- [Given data]
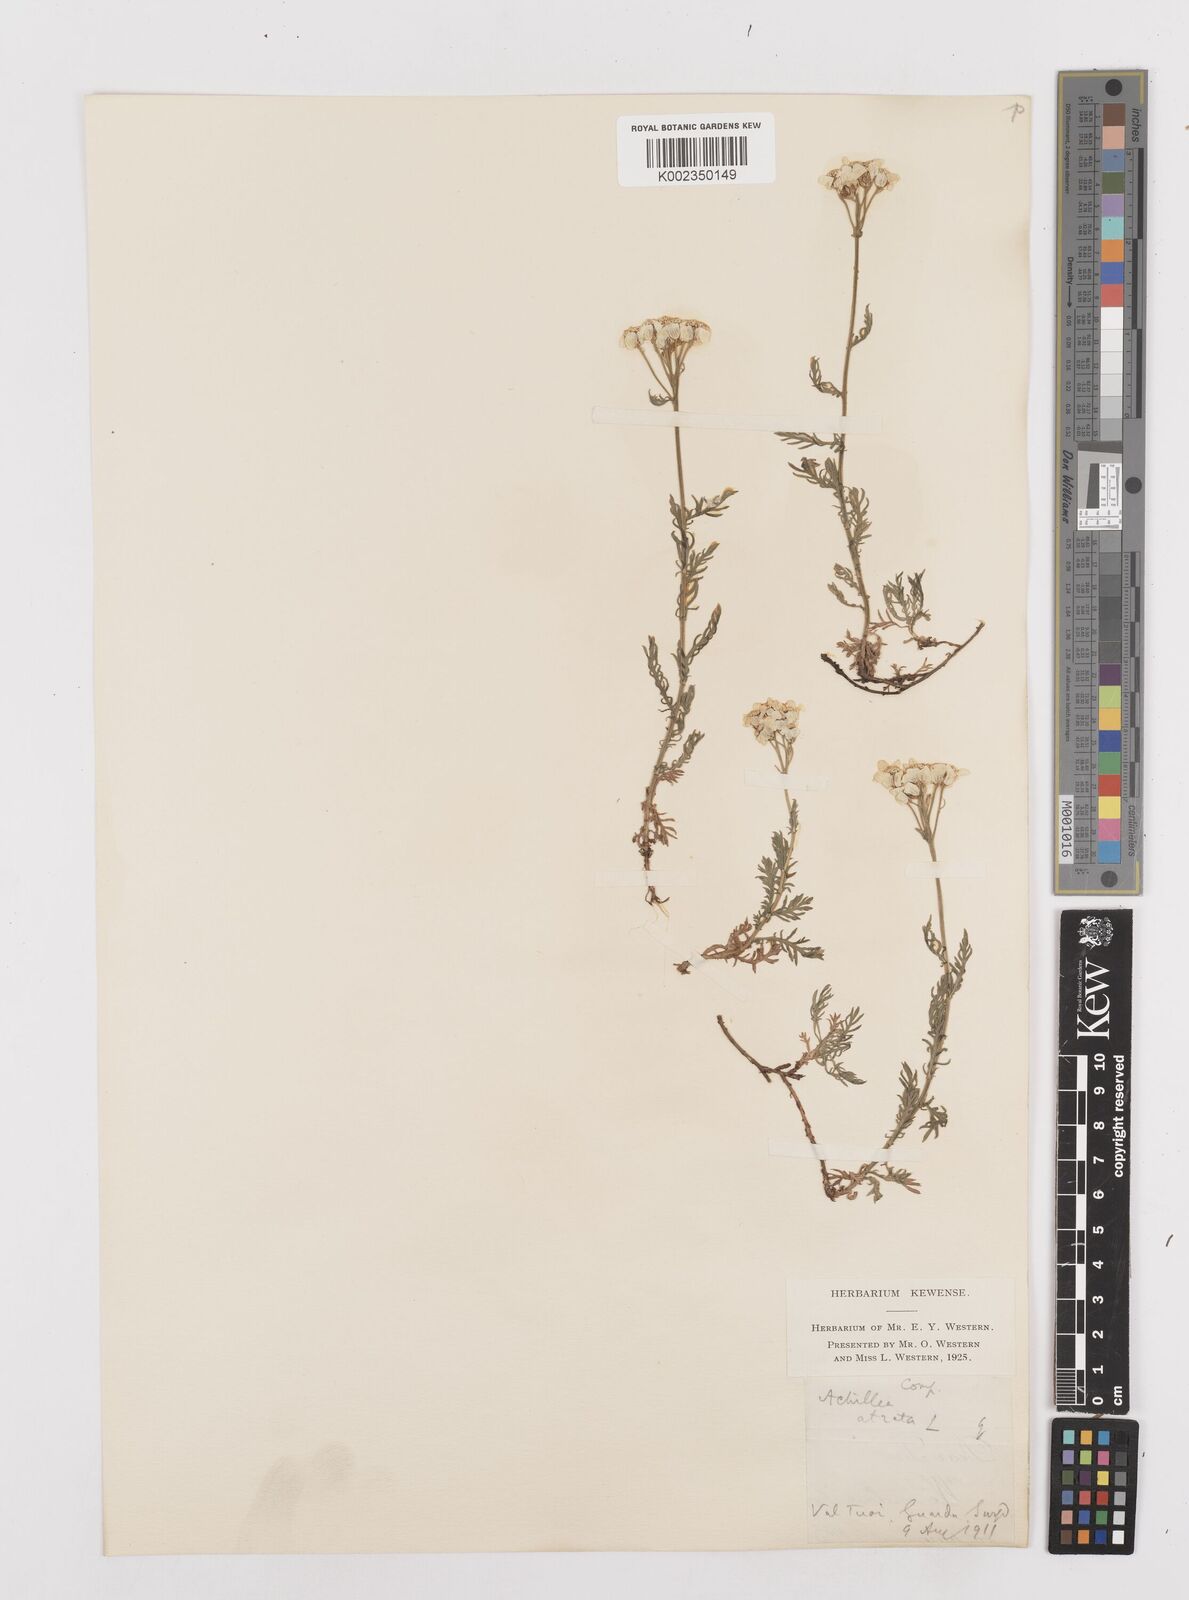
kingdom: Plantae
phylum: Tracheophyta
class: Magnoliopsida
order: Asterales
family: Asteraceae
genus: Achillea
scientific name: Achillea atrata
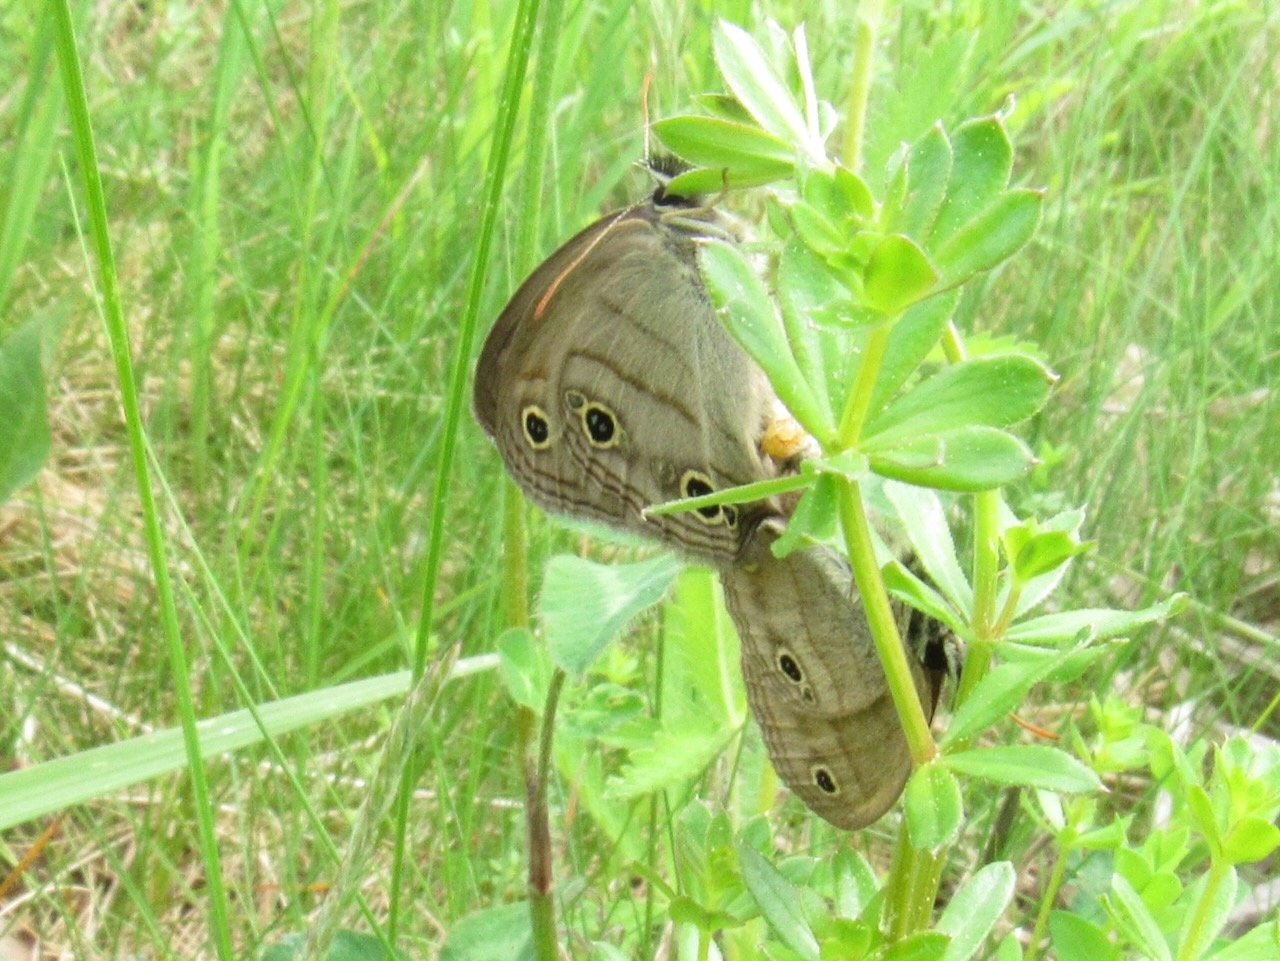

- [Task directions]
Please rewrite the listing above as a numbered list, dropping any blank lines and leaving the pictures out.

- [Task result]
1. kingdom: Plantae
2. phylum: Tracheophyta
3. class: Magnoliopsida
4. order: Asterales
5. family: Asteraceae
6. genus: Achillea
7. scientific name: Achillea atrata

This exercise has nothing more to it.